=== Text excerpt ===

With respect to the center angle between the apothem and circumradius, use the corresponding right angle definitions for $h$ = adjacent, $b/2$ = opposite, and $r$ = hypotenuse, and solve for $r$ in each case

$$\sec \Big(\frac{\pi}{n}\Big)=\frac{r}{h}$$

$$\csc \Big(\frac{\pi}{n}\Big)=\frac{r}{s/2}$$

Set the two circumradius formulae equal to each other $$h·\sec \Big(\frac{\pi}{n}\Big)=\frac{s}{2}·\csc \Big(\frac{\pi}{n}\Big)$$ Multiply by $h$, then divide by the cosecant function $$h^2·\frac{\sec(\pi/n)}{\csc(\pi/n)}=\frac{s·h}{2}$$ Use the right angle definitions of the secant and cosecant functions to simplify into the tangent function $$\frac{\sec(\pi/n)}{\csc(\pi/n)}=\frac{r/h}{r/s}=\frac{s}{h}=\tan \Big(\frac{\pi}{n}\Big)$$ Substitute $$h^2·\tan \Big(\frac{\pi}{n}\Big)=\frac{s·h}{2}$$ Multiply by the number of sides $$n·h^2·\tan \Big(\frac{\pi}{n}\Big)=n·\frac{s·h}{2}$$

Using the first circumradius equality, isolate $h$ $$h=\frac{r}{\sec(\pi/n)}$$ Substitute for $h$ in the equation for the area using the apothem $$A=n·r^2·\frac{\tan(\pi/n)}{\sec^2(\pi/n)}$$ Use the right angle definitions of the tangent and secant functions to simplify to sine and cosine $$\frac{\tan(\pi/n)}{\sec^2(\pi/n)}=\frac{s/h}{r^2/h^2}=\frac{s}{r}·\frac{h}{r}=\sin\Big(\frac{\pi}{n}\Big)·\cos\Big(\frac{\pi}{n}\Big)$$ Substitute $$A=n·r^2·\sin\Big(\frac{\pi}{n}\Big)·\cos\Big(\frac{\pi}{n}\Big)$$

Substitute the second circumradius equality into the area using the circumradius equation, then expand $$A=\frac{n·s^2}{4}·\csc^2\Big(\frac{\pi}{n}\Big)·\sin\Big(\frac{\pi}{n}\Big)·\cos\Big(\frac{\pi}{n}\Big)$$ Use the right angle definitions to simplify the trig functions into cotangent, $$\csc^2\Big(\frac{\pi}{n}\Big)·\sin\Big(\frac{\pi}{n}\Big)·\cos\Big(\frac{\pi}{n}\Big)=\frac{r^2}{s^2}·\frac{s}{r}·\frac{h}{r}=\frac{h}{s}=\cot\Big(\frac{\pi}{n}\Big)$$ Substitute $$A=\frac{n·s^2}{4}·\cot\Big(\frac{\pi}{n}\Big)$$

$$A⋅x^2+B⋅x⋅y+C⋅y^2+D⋅x+E⋅y+F=0$$ All conic sections will be represented without rotation until the section on rotations. In other words, $B=0$.

$$\Delta=B^2-4⋅a⋅c$$ Assuming no other values:

• If $B=0$, the function is even either vertically or horizontally (not rotated)

===

--- Work to complete ---
A – Decide whether each statement agrees with the text excerpt, answering yes or no and quoting the words of the text that settle it. (i) Conic sections are shown without rotation until the section on rotations. (ii) The area formula in terms of the circumradius is reached by substituting for $h$. (iii) When $B=0$, the function is rotated.
B – Answer these questions from the text excerpt:
(i) By what quantity is the equation multiplied right after the two circumradius formulae are set equal?
(ii) Into which trig function is the product of $\csc^2$, sine, and cosine simplified?
(iii) Which coefficient of the general conic equation equals zero when no rotation is shown?
The records do not need to be consulted for the two tasks placed here.

=== Information provided ===

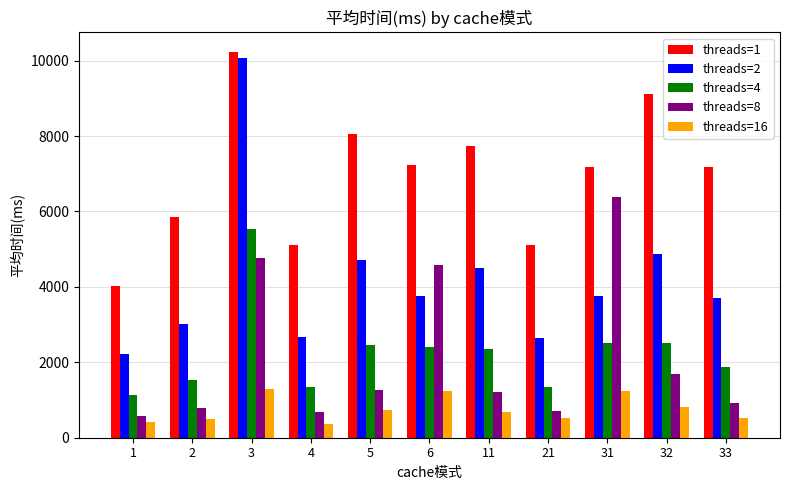

What is the difference between the highest and lowest values at 1?

3597.1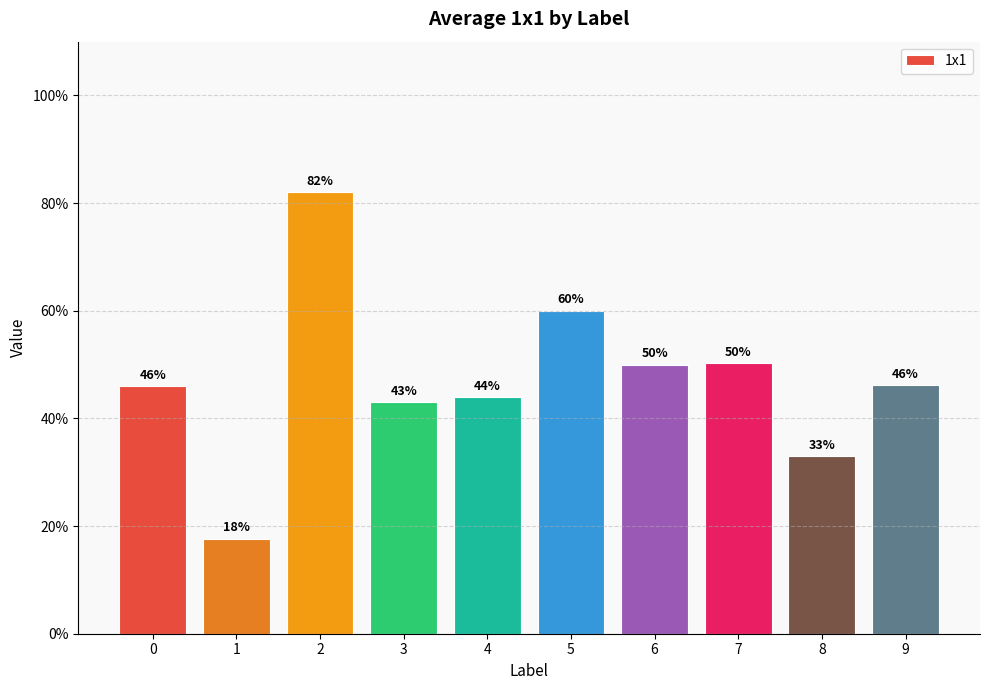

What is the greatest value displayed?

82.0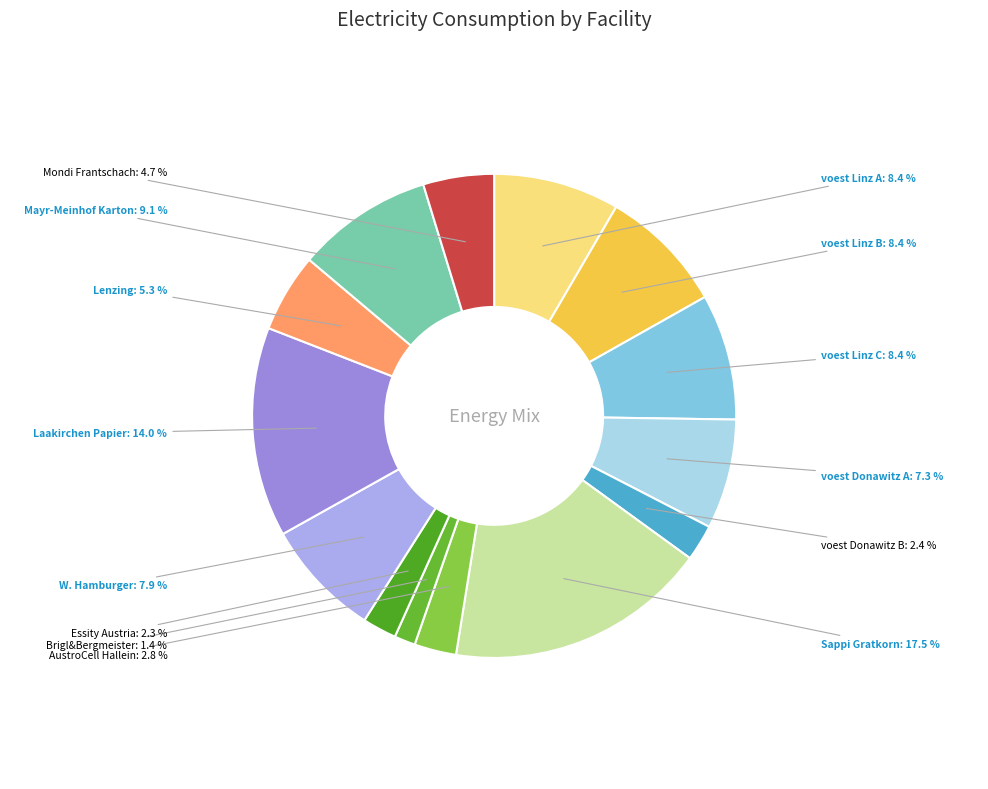

Is it true that voest Linz B is 18% of the pie?

False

===

--- Solution set ---
A –
(i) Yes: "All conic sections will be represented without rotation until the section on rotations."
(ii) Yes: "Substitute for $h$ in the equation for the area using the apothem"
(iii) No: "If $B=0$, the function is even either vertically or horizontally (not rotated)"

B –
(i) $h$
(ii) Cotangent
(iii) $B$